RECORDS PROVIDED:
- Opening Delimiter -
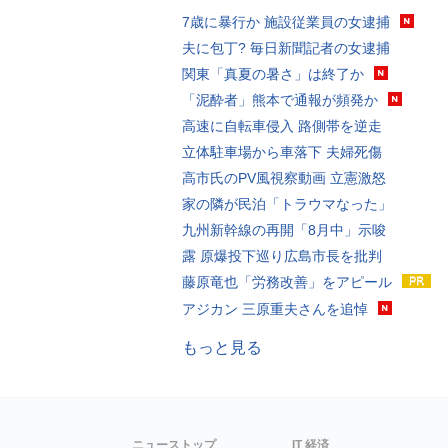
7歳に暴行か 施設従業員の女逮捕
夫に包丁? 毎日新聞記者の女逮捕
関東「真夏の暑さ」は終了か
「泥酔者」熊本で通報が頻発か
高速に自転車侵入 路側帯を逆走
立体駐車場から車落下 夫婦死傷
高市氏のPV風視察動画 立憲激怒
家の隣が民泊「トラウマなった」
九州新幹線の再開「8月中」示唆
露 原爆投下巡り広島市長を批判
藤原竜也「労務改善」をアピール
アジカン 三原重夫さんを追悼
もっと見る
ニューストップ
IT 経済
- Closing Delimiter -
TASK REQUIREMENTS:
Reproduce the text of the records verbatim, line by line and in its original order, leaving out the pictures.

RESPONSE:
7歳に暴行か 施設従業員の女逮捕
夫に包丁? 毎日新聞記者の女逮捕
関東「真夏の暑さ」は終了か
「泥酔者」熊本で通報が頻発か
高速に自転車侵入 路側帯を逆走
立体駐車場から車落下 夫婦死傷
高市氏のPV風視察動画 立憲激怒
家の隣が民泊「トラウマなった」
九州新幹線の再開「8月中」示唆
露 原爆投下巡り広島市長を批判
藤原竜也「労務改善」をアピール
アジカン 三原重夫さんを追悼
もっと見る
ニューストップ
IT 経済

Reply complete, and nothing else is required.